SUPPLIED MATERIAL:
-----
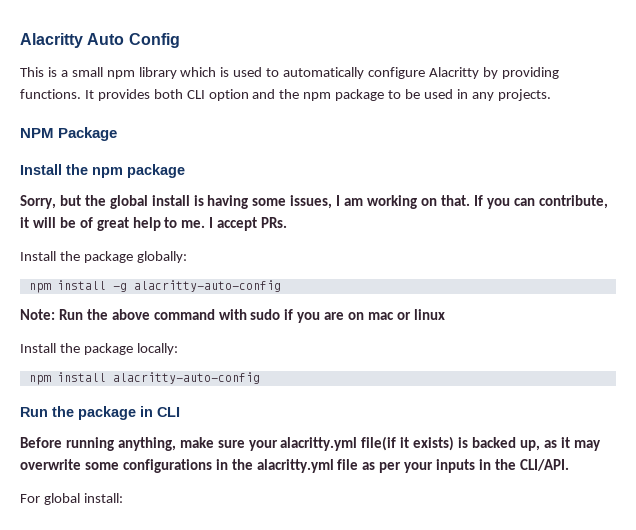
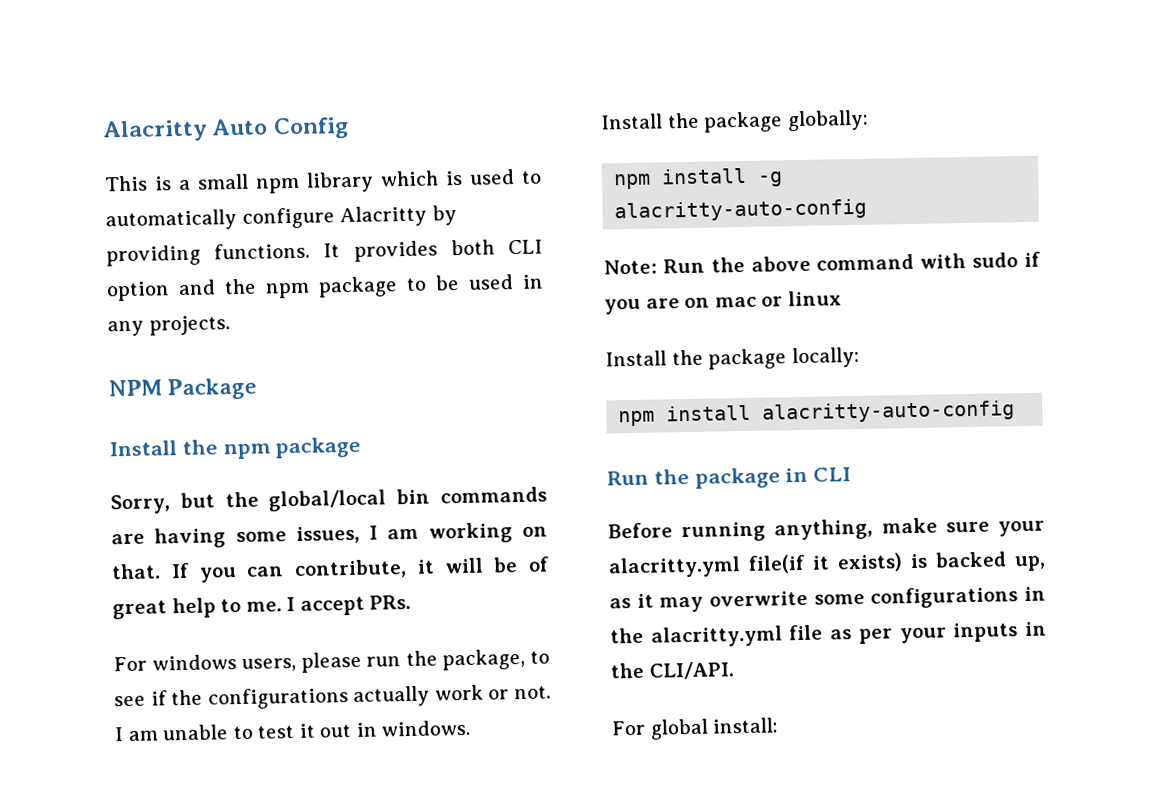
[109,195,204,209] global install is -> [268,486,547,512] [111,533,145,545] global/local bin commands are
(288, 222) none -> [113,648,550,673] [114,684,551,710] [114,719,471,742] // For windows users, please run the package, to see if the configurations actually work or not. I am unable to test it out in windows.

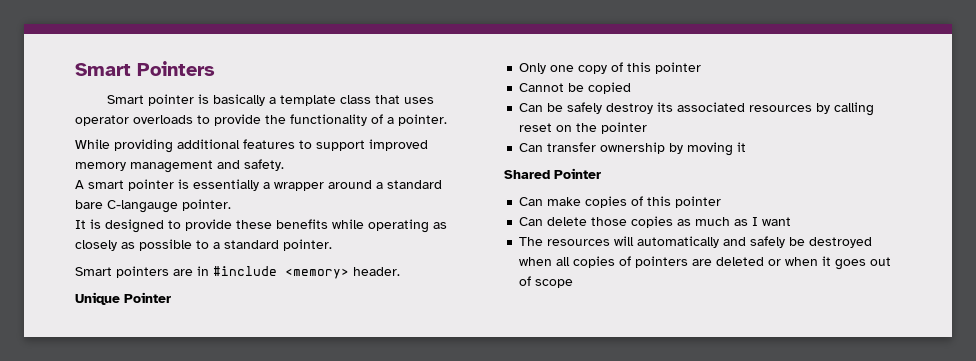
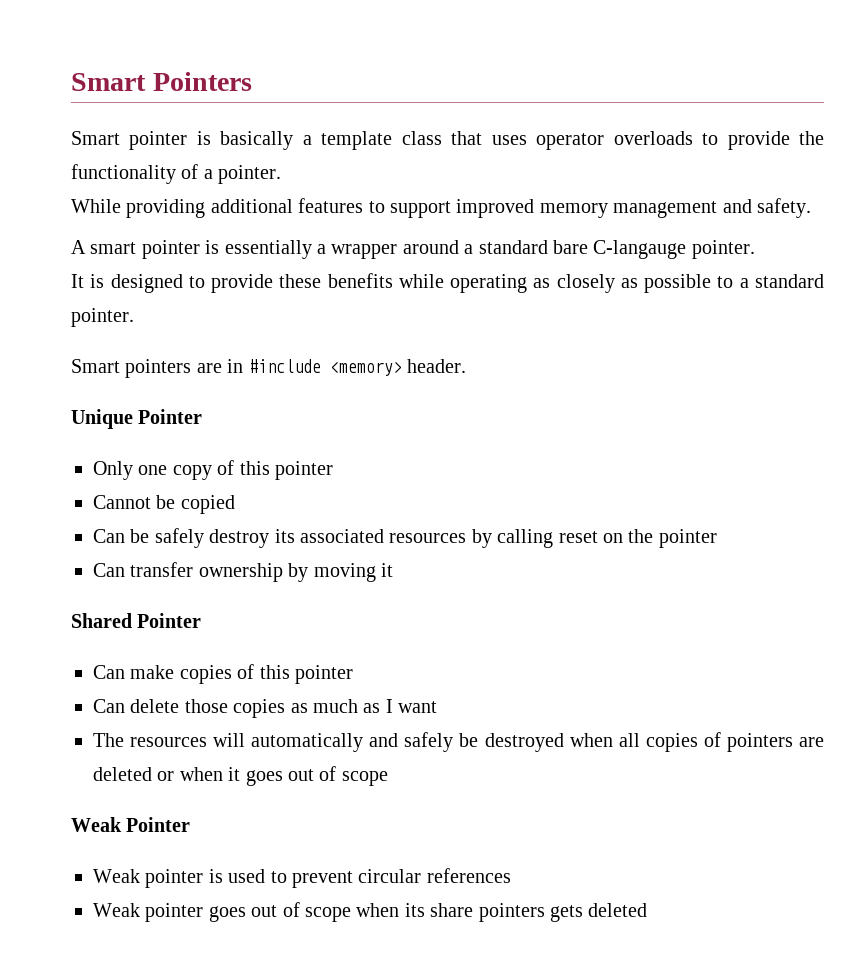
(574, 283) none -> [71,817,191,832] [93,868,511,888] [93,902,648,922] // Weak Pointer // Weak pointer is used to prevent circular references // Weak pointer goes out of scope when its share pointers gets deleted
-----
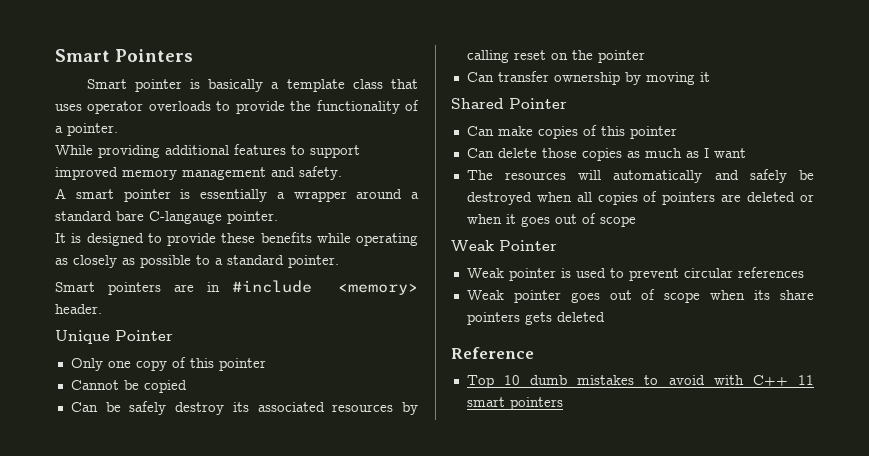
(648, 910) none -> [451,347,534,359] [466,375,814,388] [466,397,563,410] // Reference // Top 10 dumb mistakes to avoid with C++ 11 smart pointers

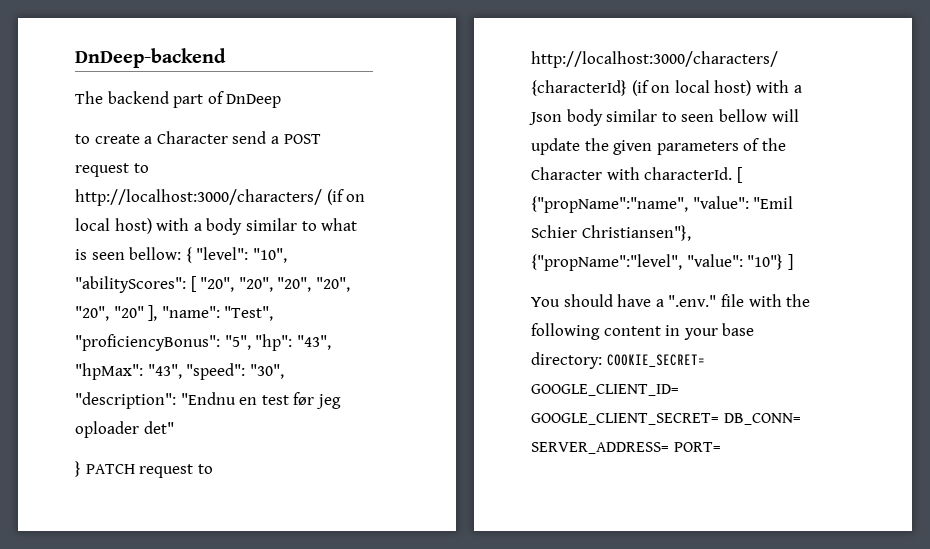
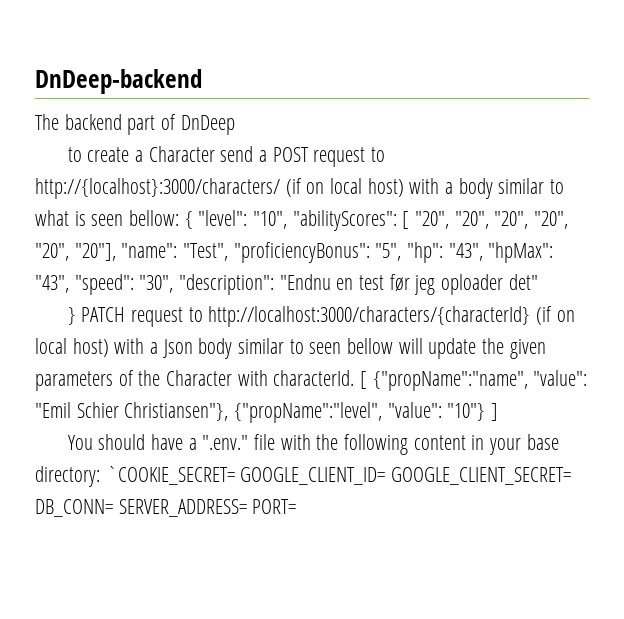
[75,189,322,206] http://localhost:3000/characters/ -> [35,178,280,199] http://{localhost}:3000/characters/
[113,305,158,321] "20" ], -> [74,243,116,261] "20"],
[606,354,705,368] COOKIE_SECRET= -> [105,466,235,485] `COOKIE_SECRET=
-----
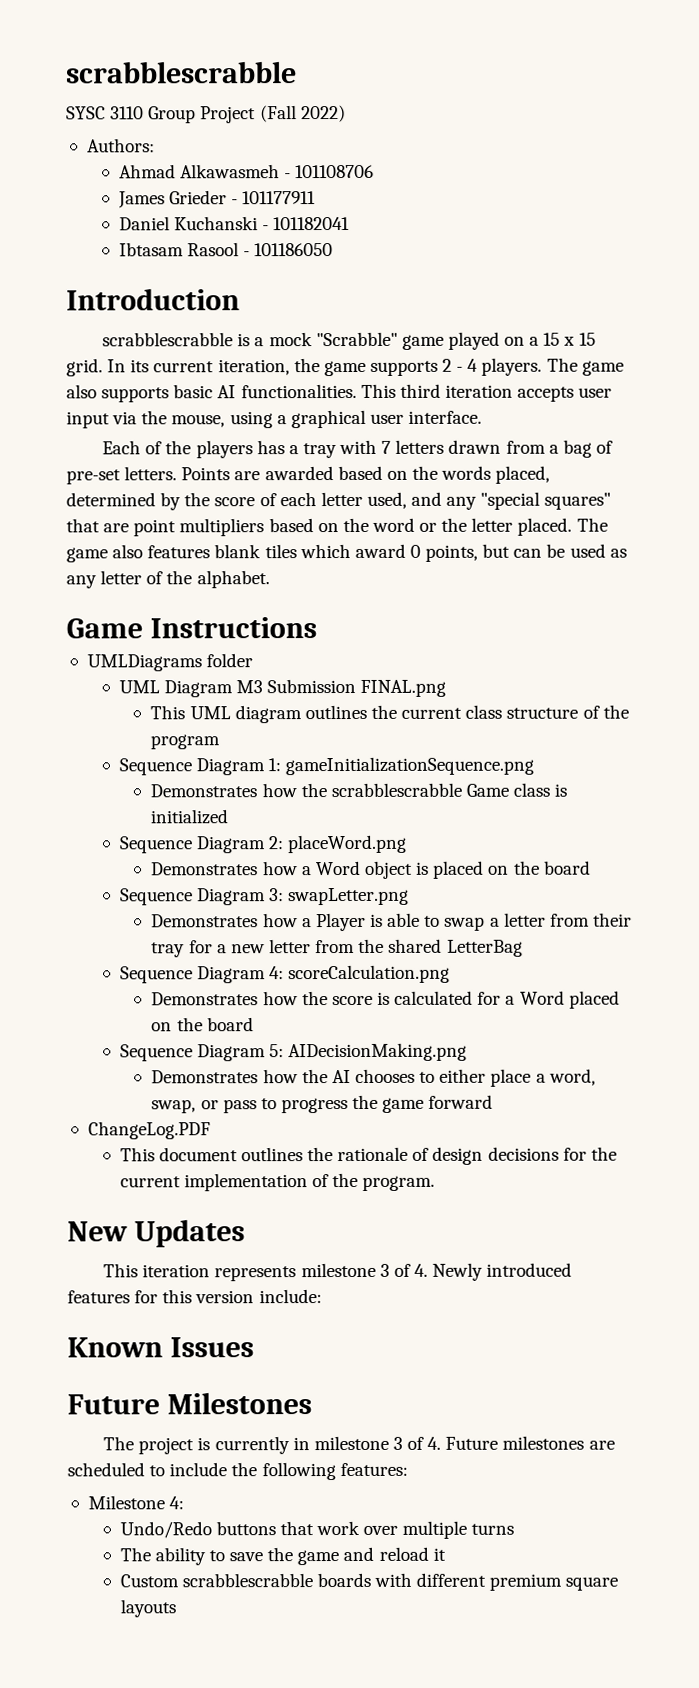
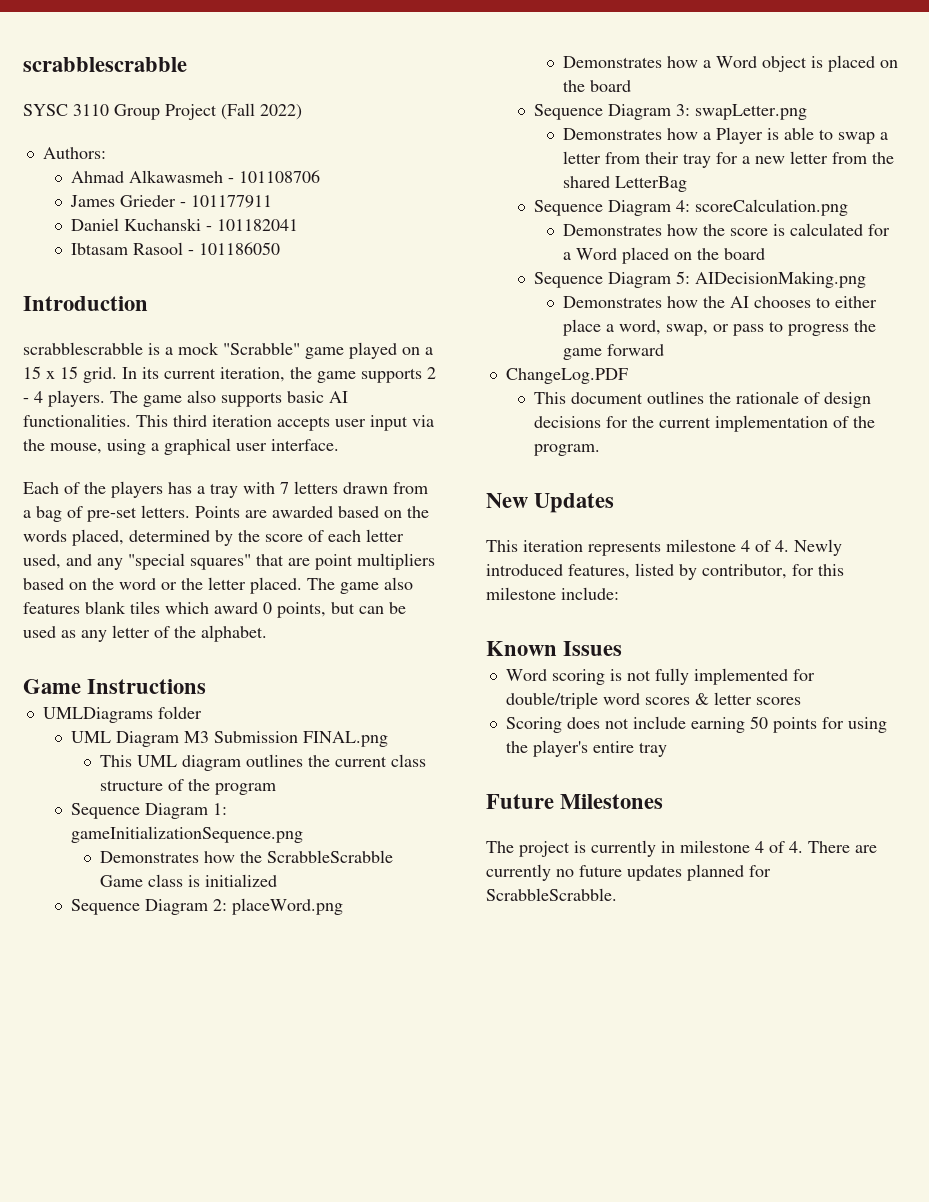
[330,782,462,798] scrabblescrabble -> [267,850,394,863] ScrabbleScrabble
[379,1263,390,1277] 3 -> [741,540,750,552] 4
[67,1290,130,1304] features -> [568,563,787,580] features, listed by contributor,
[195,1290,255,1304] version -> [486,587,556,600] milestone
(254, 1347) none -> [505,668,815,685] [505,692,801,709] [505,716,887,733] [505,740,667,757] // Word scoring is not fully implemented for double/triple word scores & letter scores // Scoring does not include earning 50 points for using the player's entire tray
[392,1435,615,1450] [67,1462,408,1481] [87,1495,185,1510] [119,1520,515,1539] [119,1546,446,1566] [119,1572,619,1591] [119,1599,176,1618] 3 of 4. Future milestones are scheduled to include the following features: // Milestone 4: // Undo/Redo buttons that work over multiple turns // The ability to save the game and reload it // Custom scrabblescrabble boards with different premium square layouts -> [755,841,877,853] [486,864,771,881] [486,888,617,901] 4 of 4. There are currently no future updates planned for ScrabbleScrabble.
-----
WHAT IS REQUIRED: After locating the line with "[109,195,204,209] global install" above, return that line and every later line through the one with "(288, 222) none", word for word and with nothing else.

RESPONSE FOR THIS EXERCISE:
[109,195,204,209] global install is -> [268,486,547,512] [111,533,145,545] global/local bin commands are
(288, 222) none -> [113,648,550,673] [114,684,551,710] [114,719,471,742] // For windows users, please run the package, to see if the configurations actually work or not. I am unable to test it out in windows.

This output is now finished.